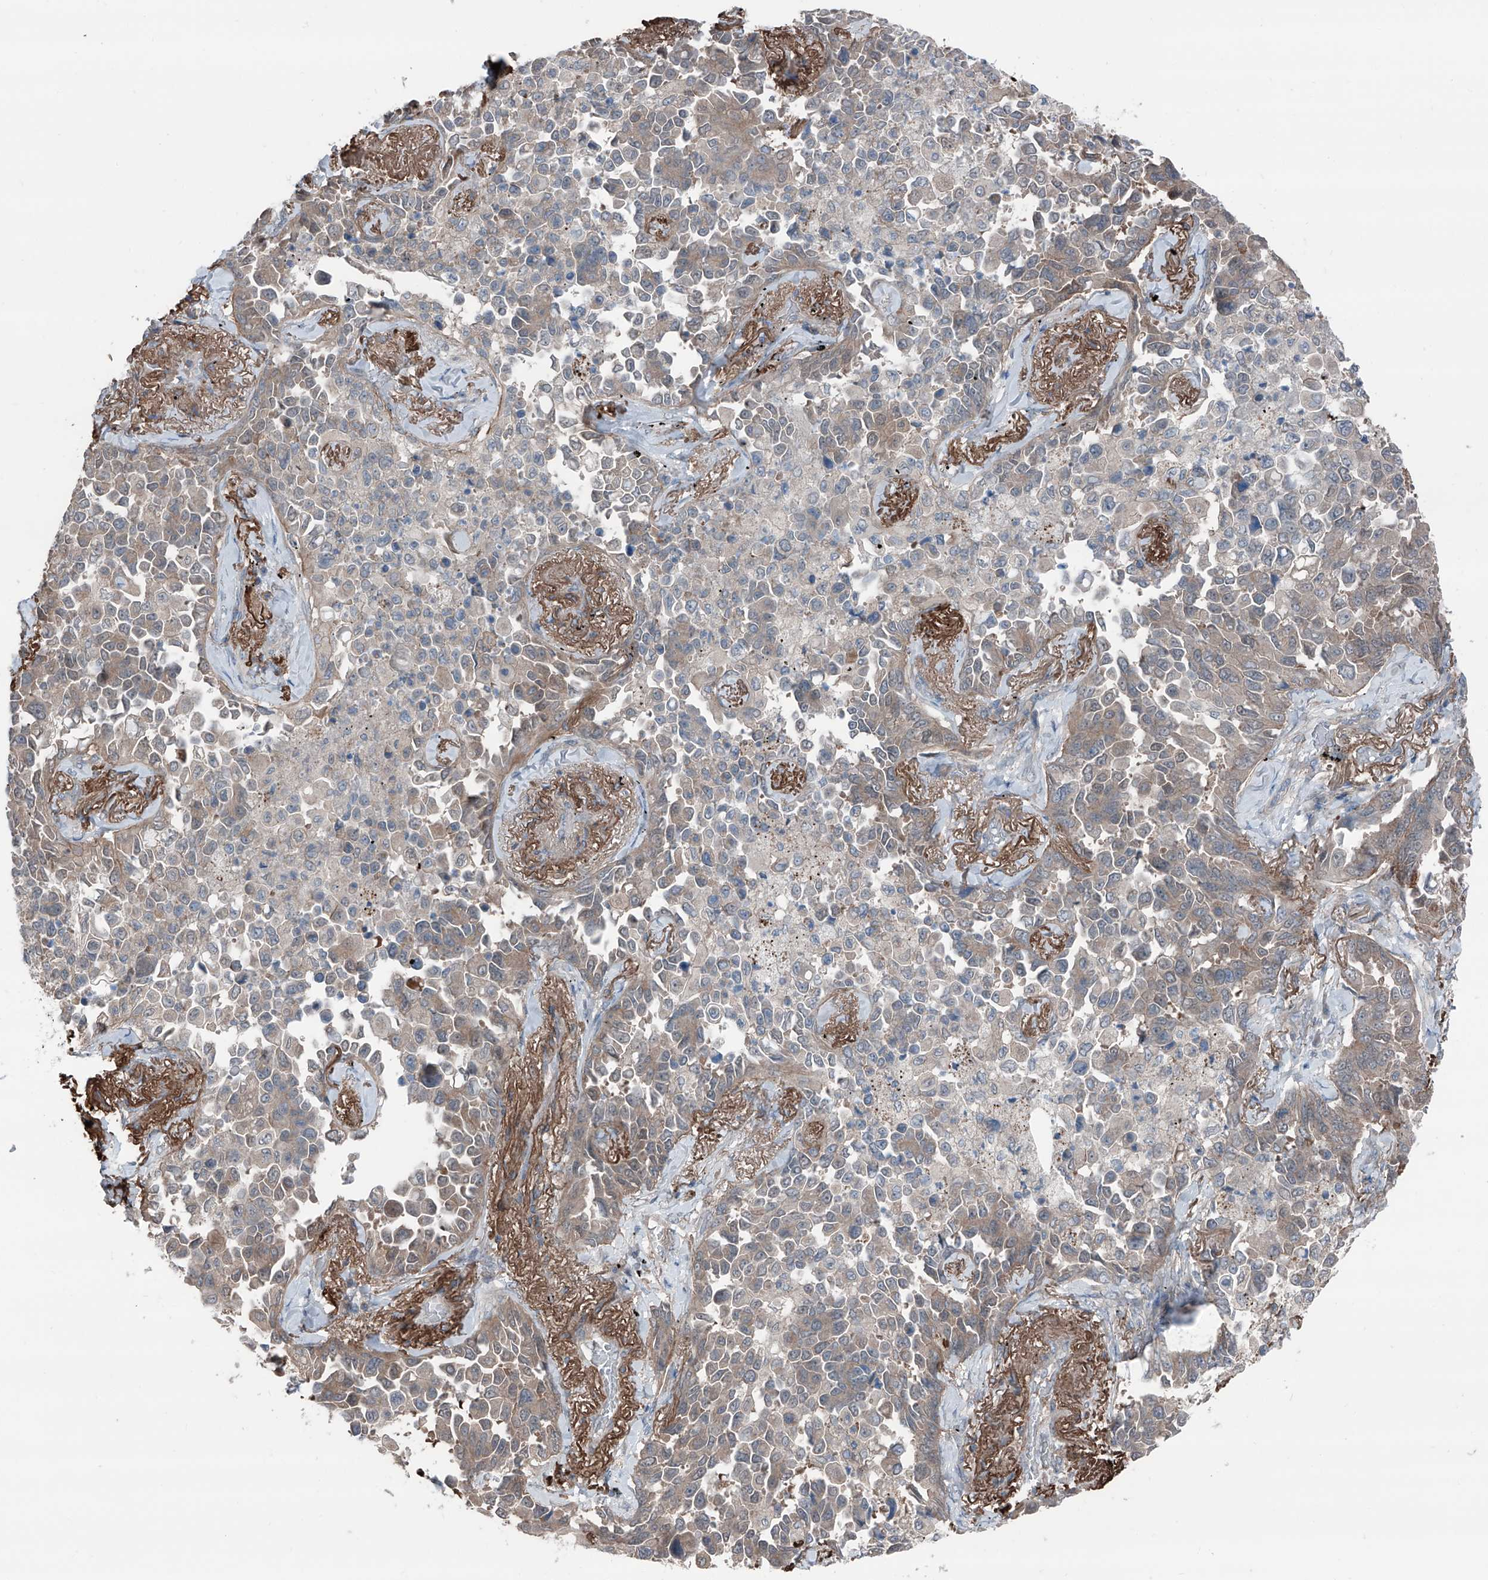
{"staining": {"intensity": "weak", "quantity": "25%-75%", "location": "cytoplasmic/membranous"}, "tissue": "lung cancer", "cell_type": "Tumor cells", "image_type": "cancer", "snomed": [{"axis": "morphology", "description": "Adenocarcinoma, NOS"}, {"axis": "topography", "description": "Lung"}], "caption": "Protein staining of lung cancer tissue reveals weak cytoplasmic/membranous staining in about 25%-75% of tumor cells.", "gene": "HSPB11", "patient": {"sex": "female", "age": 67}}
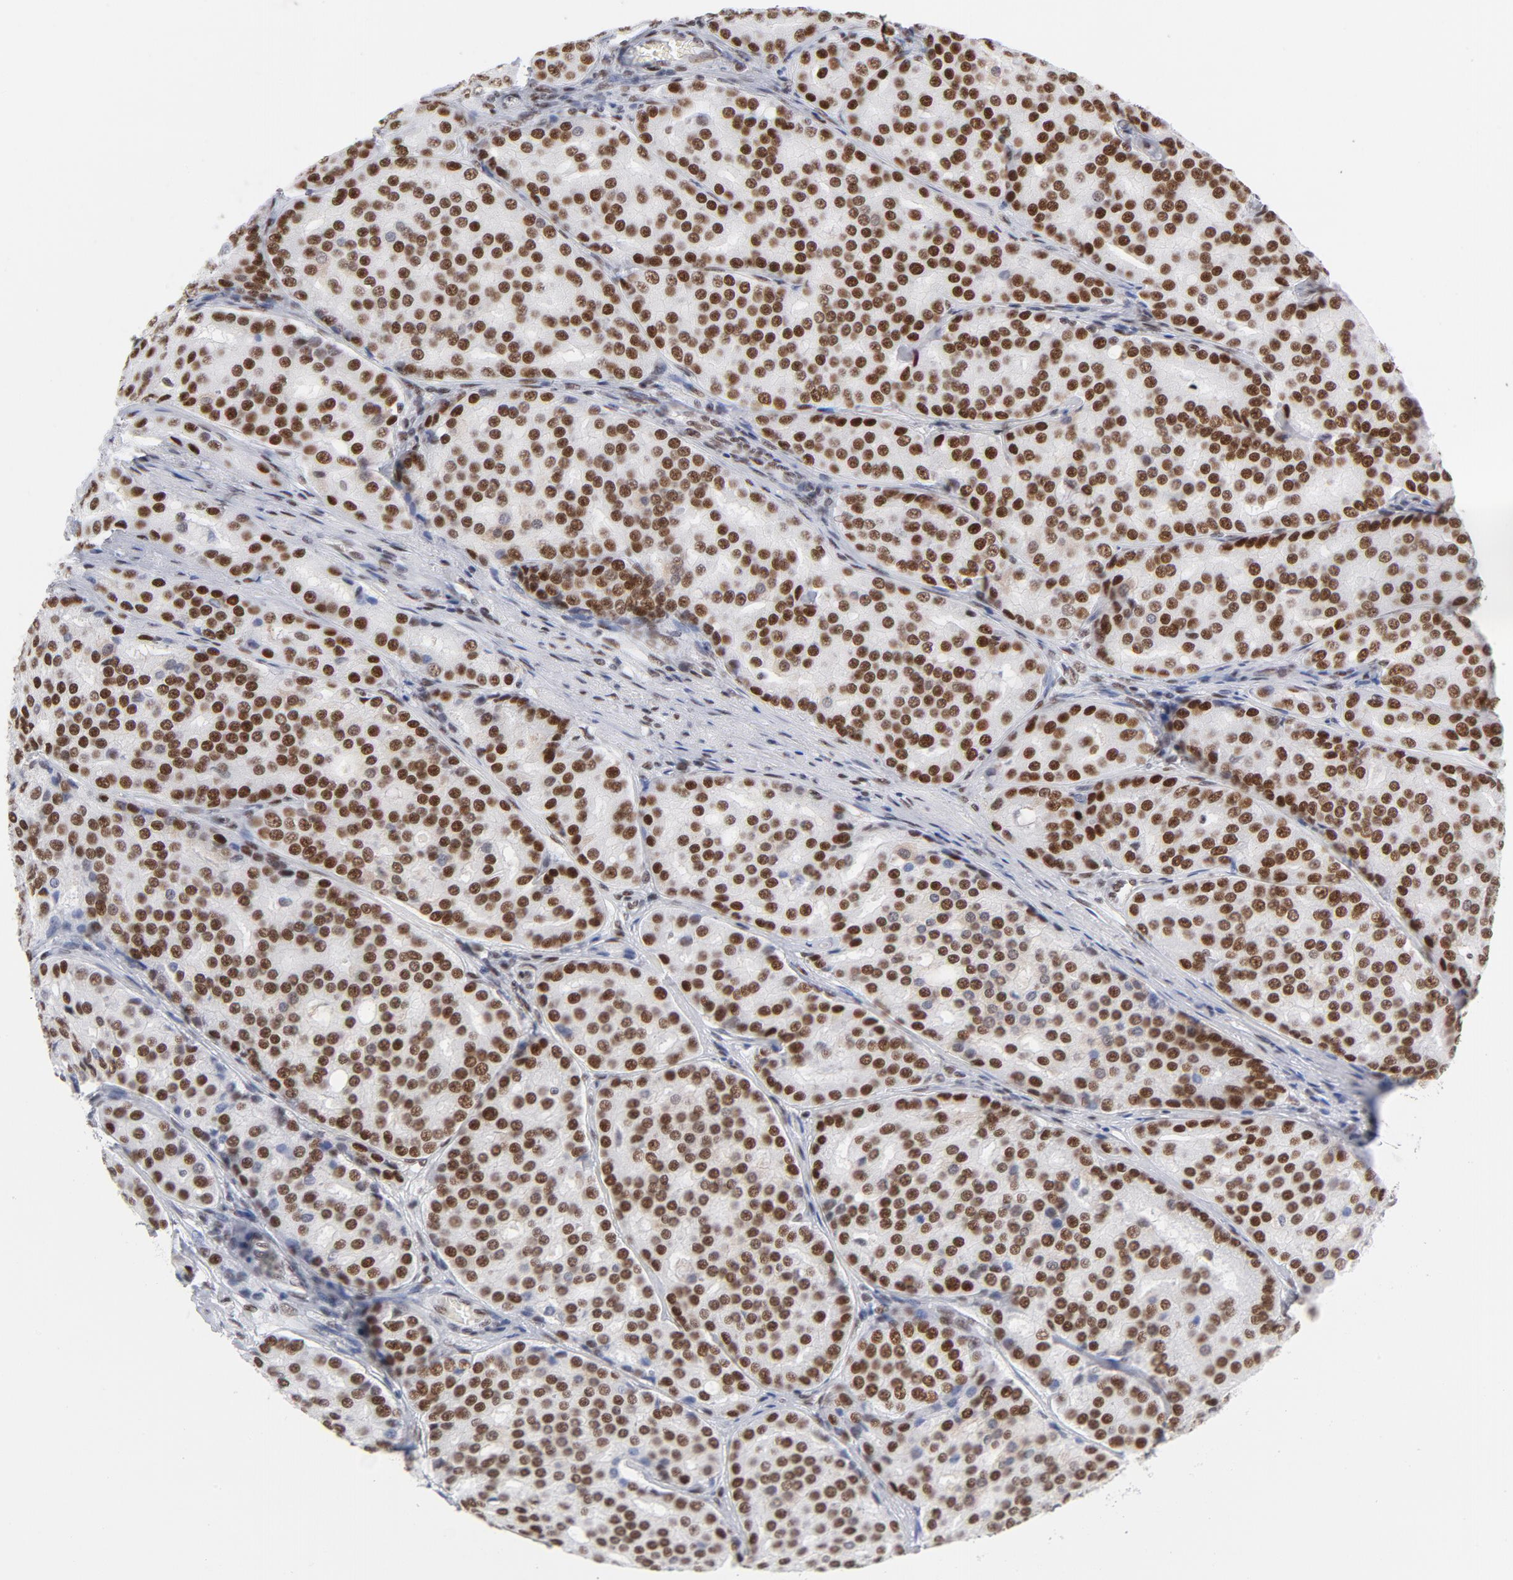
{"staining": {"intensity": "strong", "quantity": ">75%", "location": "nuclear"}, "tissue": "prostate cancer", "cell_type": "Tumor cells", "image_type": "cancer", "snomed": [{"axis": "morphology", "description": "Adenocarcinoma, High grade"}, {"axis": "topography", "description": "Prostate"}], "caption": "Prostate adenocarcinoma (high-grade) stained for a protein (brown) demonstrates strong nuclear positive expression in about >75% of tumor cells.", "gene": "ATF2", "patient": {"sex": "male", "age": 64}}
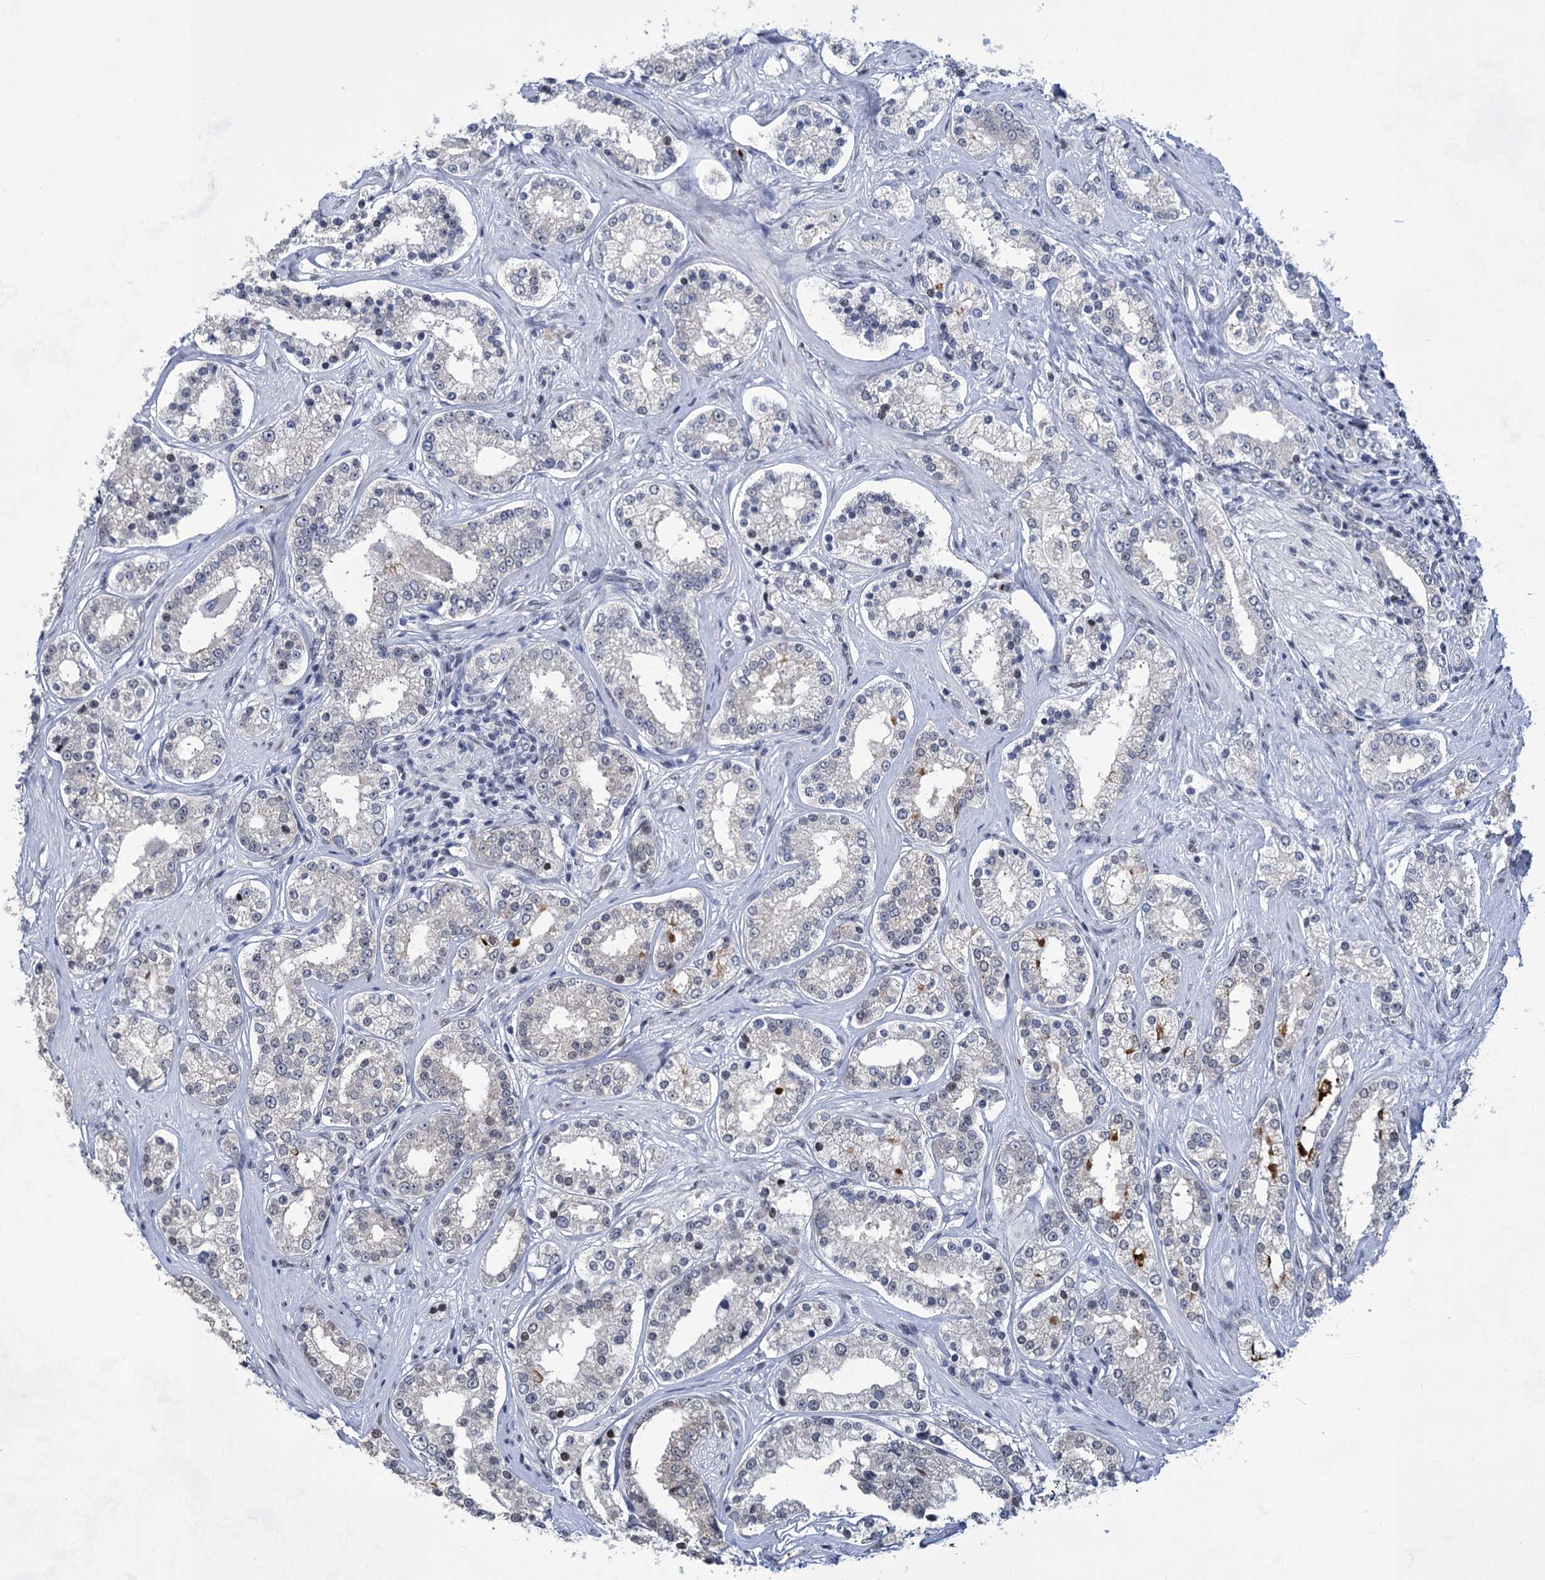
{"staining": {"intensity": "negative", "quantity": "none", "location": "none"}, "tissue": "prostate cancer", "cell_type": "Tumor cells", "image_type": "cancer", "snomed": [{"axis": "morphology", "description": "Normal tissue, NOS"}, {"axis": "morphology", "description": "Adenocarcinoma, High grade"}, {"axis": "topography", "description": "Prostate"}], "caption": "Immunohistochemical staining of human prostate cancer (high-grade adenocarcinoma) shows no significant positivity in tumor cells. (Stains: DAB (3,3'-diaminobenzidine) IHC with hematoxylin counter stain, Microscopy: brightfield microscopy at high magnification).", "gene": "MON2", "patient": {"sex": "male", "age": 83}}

Task directions: Give the data above again in full and unchanged, skipping the pictures.

Answer to this exercise:
{"staining": {"intensity": "weak", "quantity": "25%-75%", "location": "cytoplasmic/membranous"}, "tissue": "lung cancer", "cell_type": "Tumor cells", "image_type": "cancer", "snomed": [{"axis": "morphology", "description": "Adenocarcinoma, NOS"}, {"axis": "topography", "description": "Lung"}], "caption": "Protein staining of lung cancer tissue reveals weak cytoplasmic/membranous staining in about 25%-75% of tumor cells.", "gene": "HSPB11", "patient": {"sex": "female", "age": 67}}
{"staining": {"intensity": "strong", "quantity": ">75%", "location": "nuclear"}, "tissue": "prostate cancer", "cell_type": "Tumor cells", "image_type": "cancer", "snomed": [{"axis": "morphology", "description": "Adenocarcinoma, High grade"}, {"axis": "topography", "description": "Prostate"}], "caption": "Prostate adenocarcinoma (high-grade) stained for a protein (brown) demonstrates strong nuclear positive expression in about >75% of tumor cells.", "gene": "ATF2", "patient": {"sex": "male", "age": 64}}
{"staining": {"intensity": "negative", "quantity": "none", "location": "none"}, "tissue": "prostate cancer", "cell_type": "Tumor cells", "image_type": "cancer", "snomed": [{"axis": "morphology", "description": "Normal tissue, NOS"}, {"axis": "morphology", "description": "Adenocarcinoma, High grade"}, {"axis": "topography", "description": "Prostate"}], "caption": "Immunohistochemical staining of human prostate cancer (high-grade adenocarcinoma) shows no significant positivity in tumor cells. (Stains: DAB (3,3'-diaminobenzidine) IHC with hematoxylin counter stain, Microscopy: brightfield microscopy at high magnification).", "gene": "MON2", "patient": {"sex": "male", "age": 83}}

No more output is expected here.